─── Texte source
Aussi, lorsque naît le mouvement flamand, il est perçu en Wallonie et à Bruxelles comme un diviseur de la patrie belge. En réaction, le premier mouvement wallon qui naît à la fin du 19e siècle n'est pas du tout autonomiste wallon, mais il est centré sur la défense de la Belgique contre les menées flamandes. Ce n'est que progressivement, au cours du 20e siècle, que le mouvement wallon va prendre la mesure de l'importance du fait flamand et s'orientera, non sans ambiguïté, vers ce qu'on appelait alors la « séparation administrative » du nord et du sud de la Belgique.
Toutefois, il faudra attendre les années 1960 et la perception du crépuscule de l'industrie lourde de Wallonie pour que le mouvement d'éveil de la conscience wallonne, jusqu'alors plutôt cantonné dans les milieux bourgeois ou intellectuels, pénètre vraiment dans la population. Face au déclin industriel, face aussi à une Flandre qui se réveille et semble devenir hégémonique en Belgique, le mouvement wallon va davantage se centrer sur l'obtention d'une capacité décisionnelle en matière économique. Dans cette prise de conscience, le rôle de la grande grève de l'hiver 1960-61 a été marquant, avec l'action du leader syndical liégeois André Renard, fondateur du Mouvement populaire wallon.
Nous ne rappellerons pas ici les innombrables péripéties qui, au cours des crises politiques du demi-siècle écoulé, ont amené la Belgique de l'État unitaire vers un statut d'État fédéral. Un des premiers jalons fut, en 1962, le « clichage » de la frontière linguistique, ligne mobile jusqu'alors, et de plus en plus considérée par les Flamands comme intangible à l'égal d'une frontière d'État. Fruit de compromis et d'une ingénierie institutionnelle complexe mise au point dans le stress de crises aiguës, le fédéralisme à la belge ainsi mis au point pendant un demi-siècle se révèle un hybride (une chimère au sens premier) peu compréhensible. Après différentes phases d'ajustement, une révision de la Constitution et le vote des lois de réforme furent acquis au Parlement le 14 juillet 1993 11. Désormais, l'article 1er de la Constitution affirme clairement : « La Belgique est un État fédéral qui se compose de communautés et de régions ». Pourtant, l'architecture institutionnelle de cette Belgique fédérale demeure compliquée ; des institutions peu lisibles par le citoyen se chevauchent, entretenant une insatisfaction chronique.
Quant à la conscience wallonne, malgré une percée de plus en plus nette, malgré aussi l'aiguillon des victoires du mouvement flamand (comme le déménagement de l'université francophone de Leuven vers le Brabant wallon acquis en 1968), malgré enfin la mise en place progressive à la fin du 20e siècle d'institutions régionales wallonnes et communautaires francophones, il faut dire que le sentiment d'appartenance à la Wallonie demeure plutôt faible par rapport au sentiment belge. Alors qu'un grand nombre de Flamands se montrent soucieux de la mise en valeur de leur patrimoine propre, beaucoup de Wallons par contre rapportent à la Belgique tous les éléments de leur patrimoine. Maintenant encore, les Wallons accolent assez spontanément l'épithète « wallon » aux entreprises en difficulté ou aux séquelles douloureuses de leur passé industriel, mais rarement aux exploits des sportifs, aux inventions des savants, aux œuvres des artistes, qui viennent ainsi enrichir naturellement le patrimoine belge. Les médias reflètent d'ailleurs souvent cet usage et contribuent à l'ancrer davantage, malgré l'existence actuelle d'une réalité wallonne de plus en plus perceptible dans le paysage institutionnel.
──────
─── Enregistrements extraits
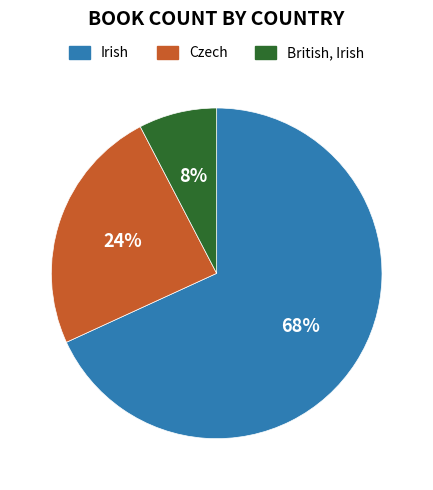

Is Irish the majority of the pie?

Yes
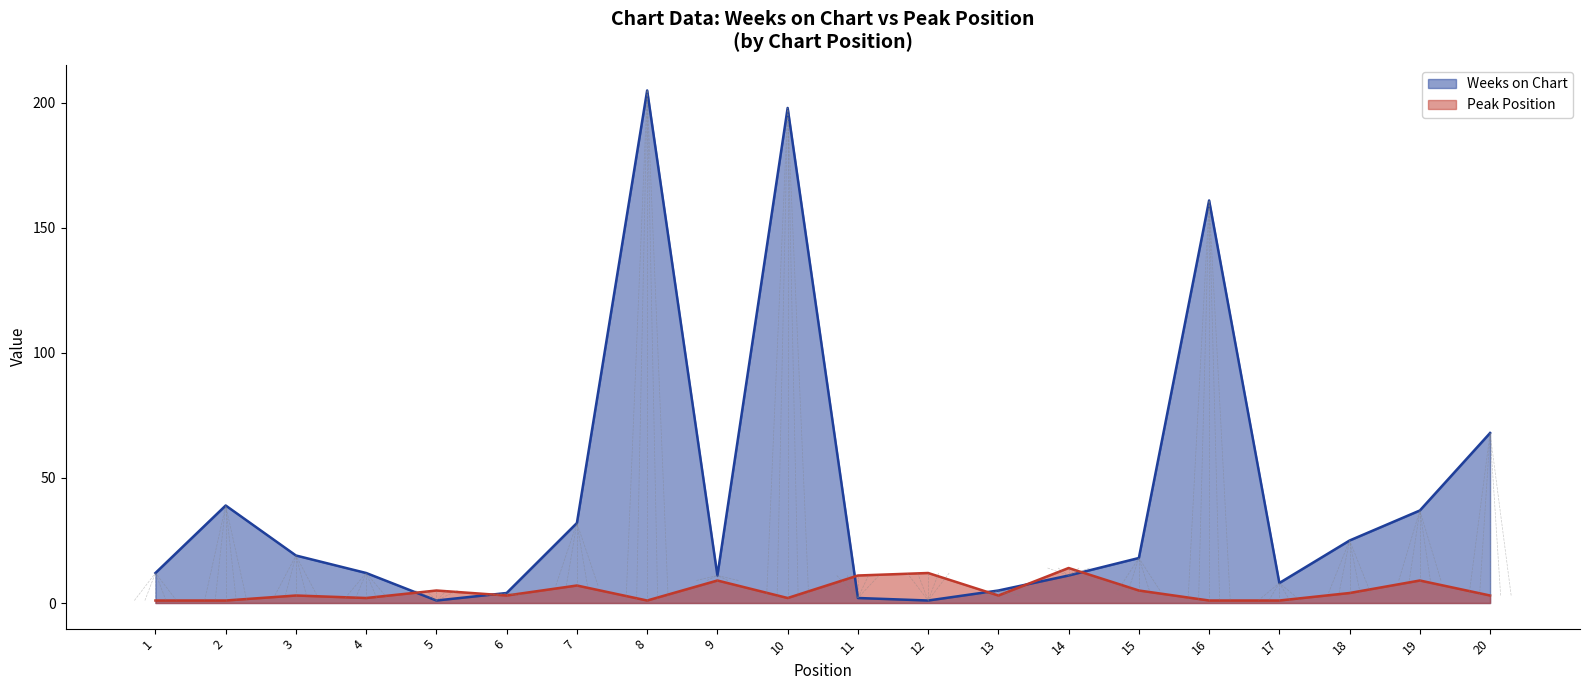

True or false: Peak Position and Weeks on Chart cross at least once.

True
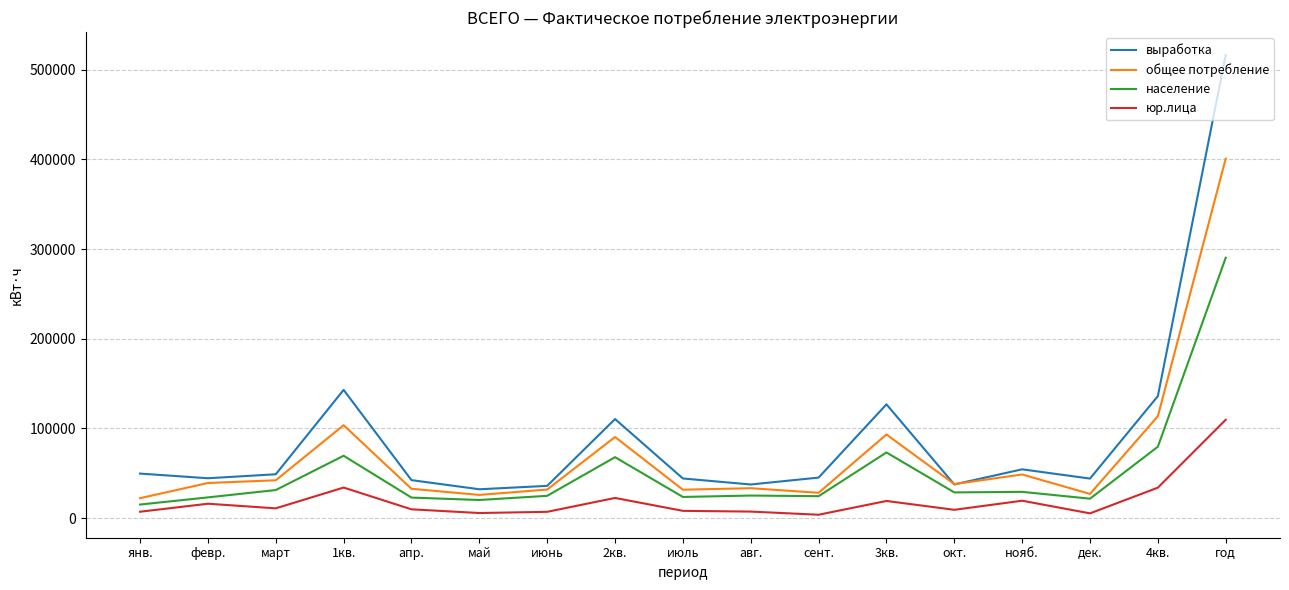

At which label is юр.лица closest to 56702?

1кв.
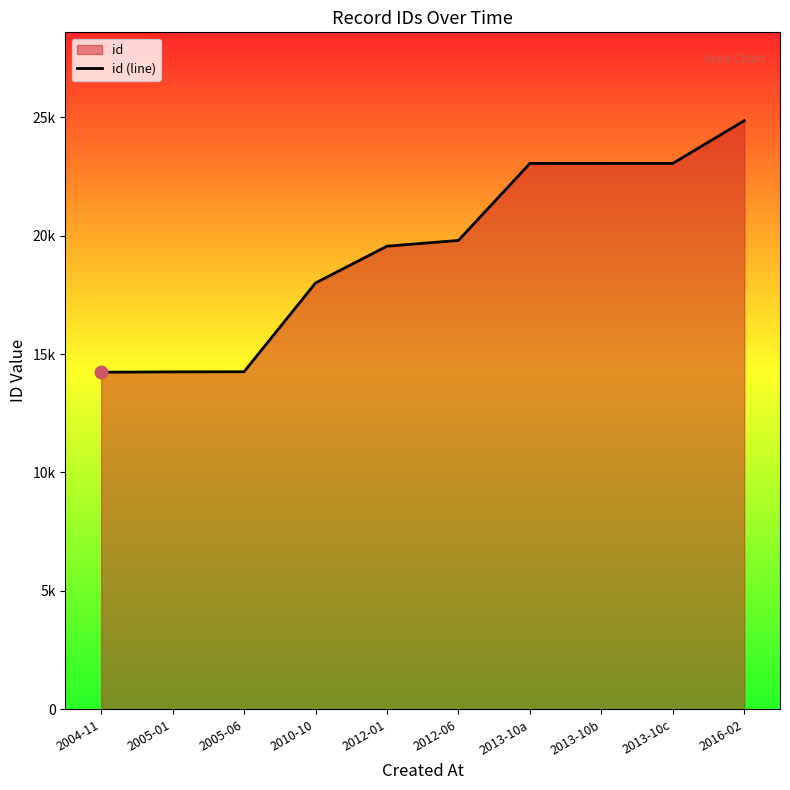

Between 2012-01 and 2013-10c, which is larger?

2013-10c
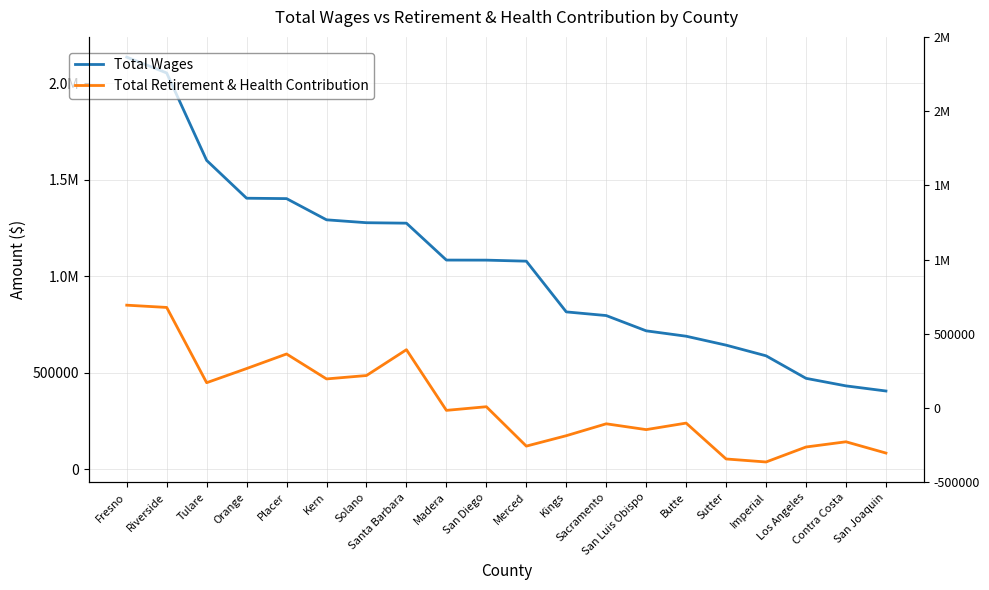

True or false: Total Retirement & Health Contribution has a value of 58186.4 at Los Angeles.

False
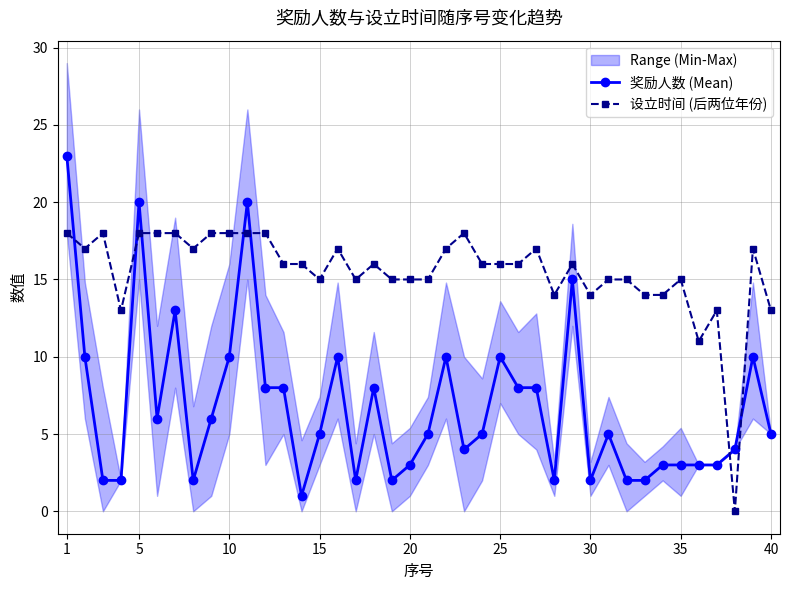

True or false: 奖励人数 (Mean) has more than 2 interior local peaks.

True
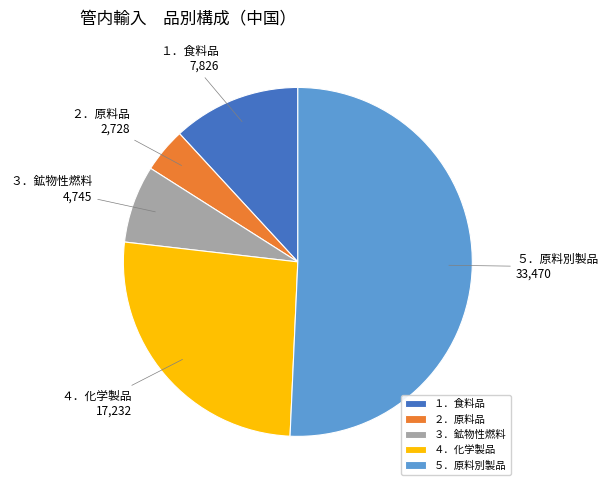

Which slice is the smallest?

２．原料品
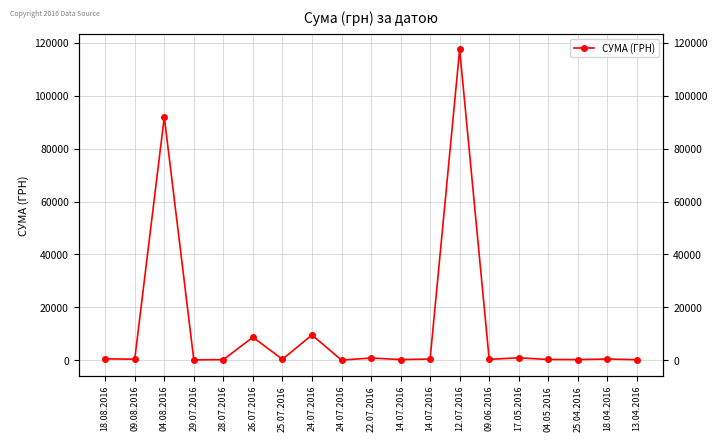

Reading right to left, transcribe all the data shown in this chart.

13.04.2016=173.9	18.04.2016=425.8	25.04.2016=215.5	04.05.2016=252.8	17.05.2016=881.4	09.06.2016=300.0	12.07.2016=117568.8	14.07.2016=425.8	14.07.2016=219.0	22.07.2016=805.0	24.07.2016=11.2	24.07.2016=9532.1	25.07.2016=323.2	26.07.2016=8661.0	28.07.2016=199.0	29.07.2016=97.8	04.08.2016=91998.9	09.08.2016=361.8	18.08.2016=496.0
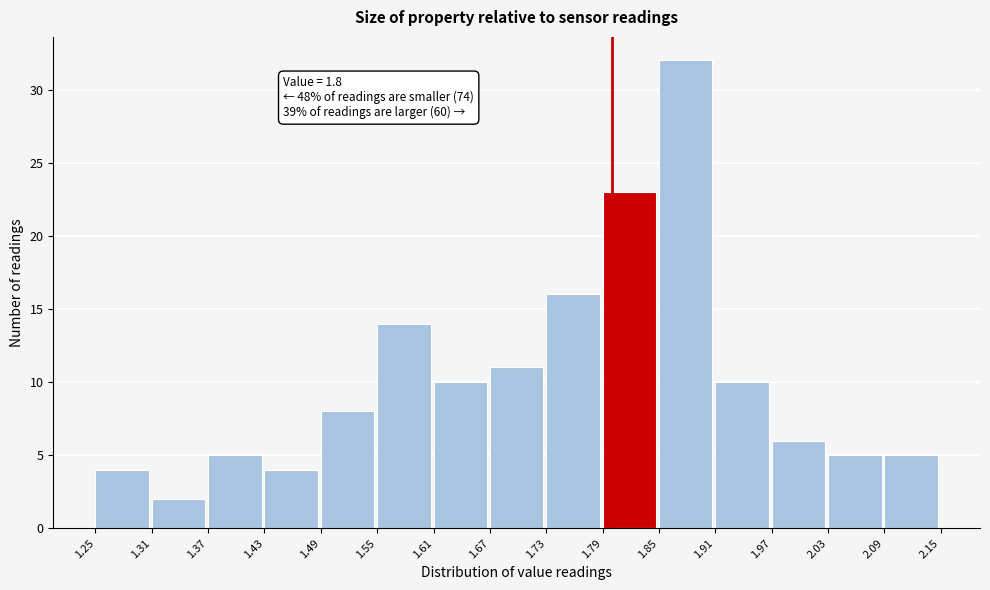

Over which range of the x-axis is the bar tallest?

1.85 to 1.91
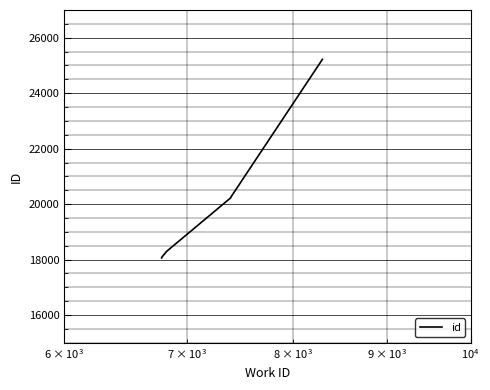

How many data points are less than 20227?

5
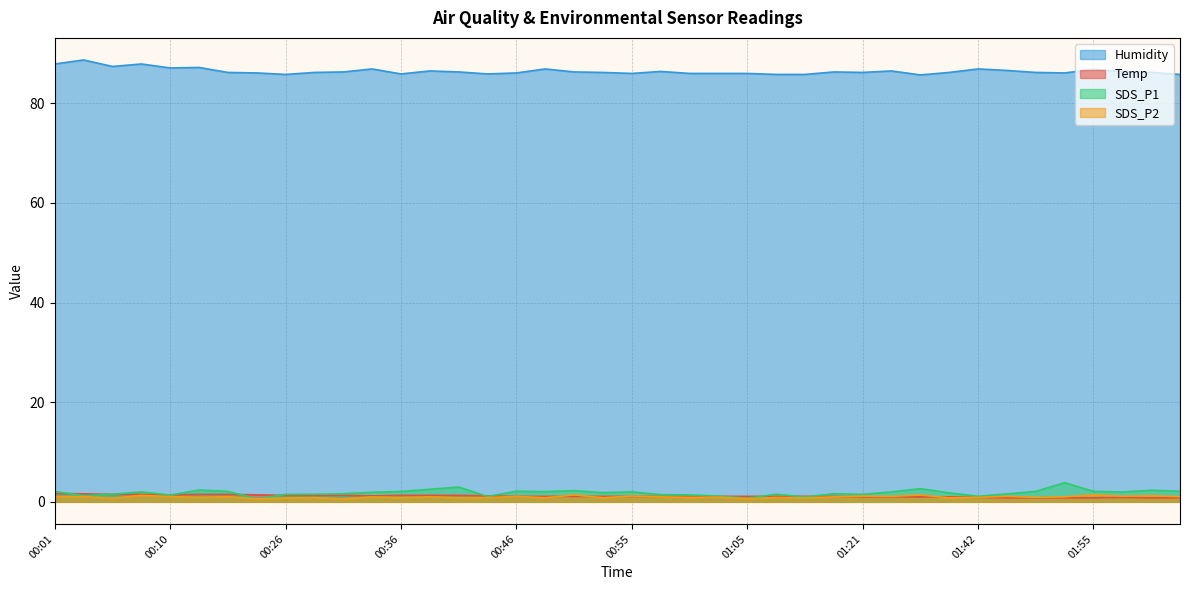

How many data points in Humidity are above 86?

29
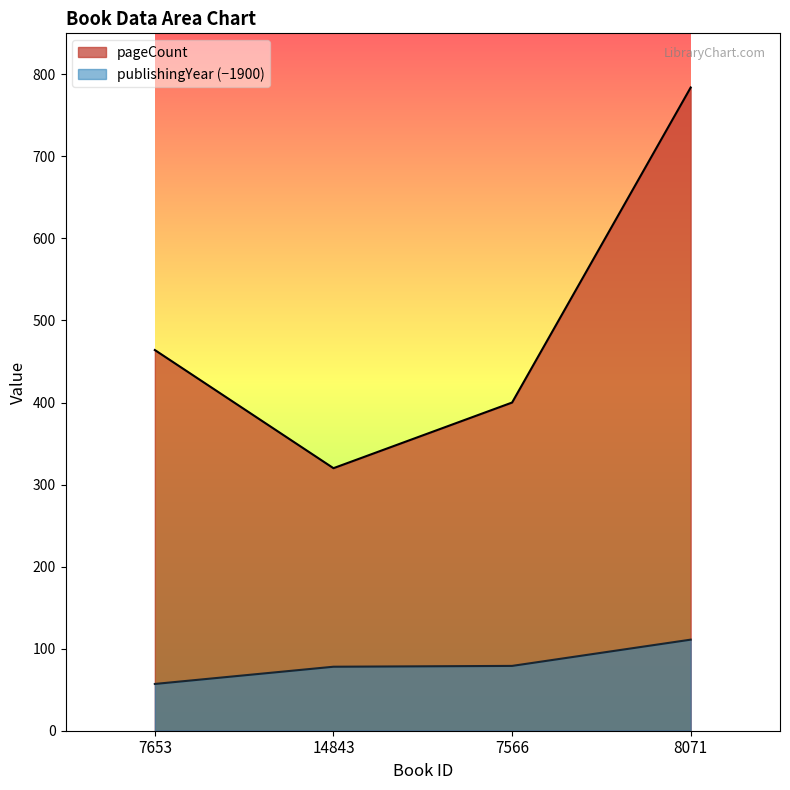

Where is publishingYear nearest to the value 84?

7566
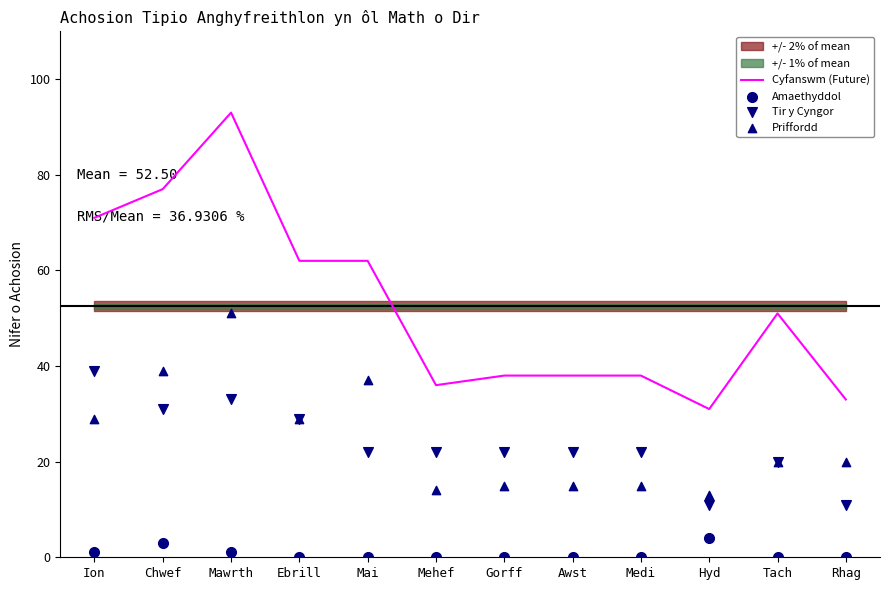

At which category is the sum across all series the highest?

Mawrth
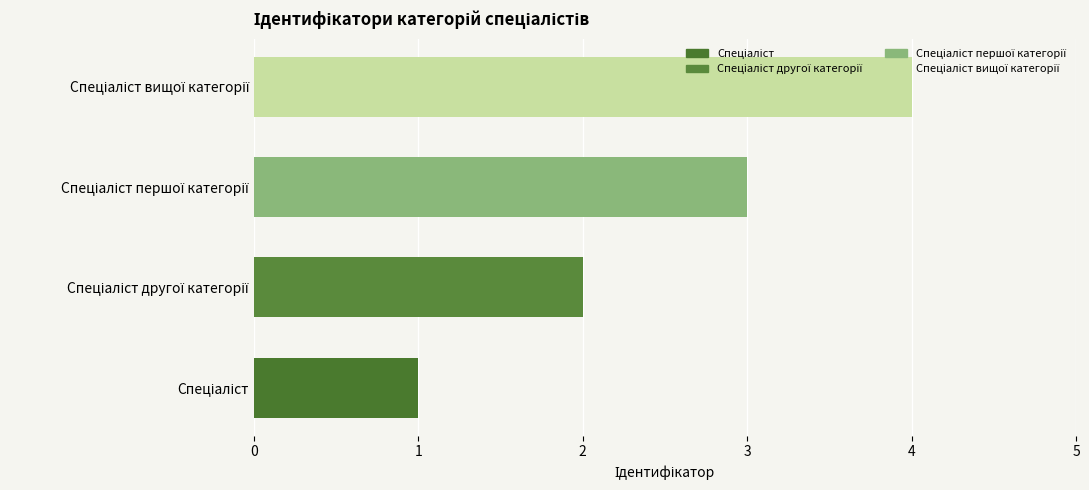

What is the greatest value displayed?

4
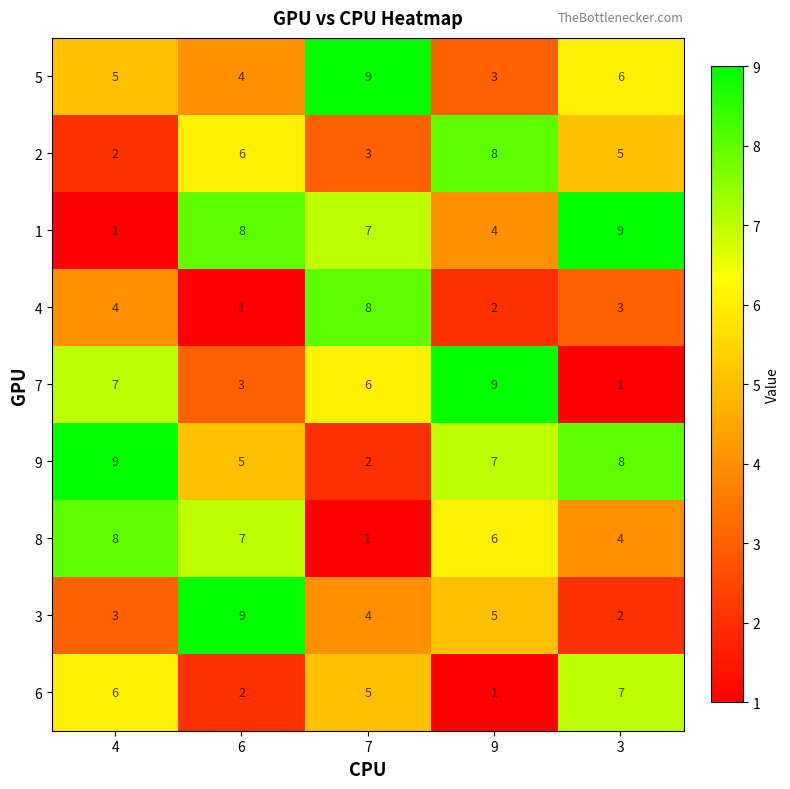

How many data points does each series have?

5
──────
## Consignes
**1.** Dans le texte sur la conscience wallonne, relevez les réalisations auxquelles les Wallons accolent rarement l'épithète « wallon ».
**2.** Renvoyez chaque ligne des enregistrements qui contient la chaîne « value », en tenant compte de la casse.
Le texte et les enregistrements n'ont aucun lien entre eux.

## Corrigés
**1.**
- les exploits des sportifs
- les inventions des savants
- les œuvres des artistes

**2.**
True or false: Total Retirement & Health Contribution has a value of 58186.4 at Los Angeles.
Where is publishingYear nearest to the value 84?
What is the greatest value displayed?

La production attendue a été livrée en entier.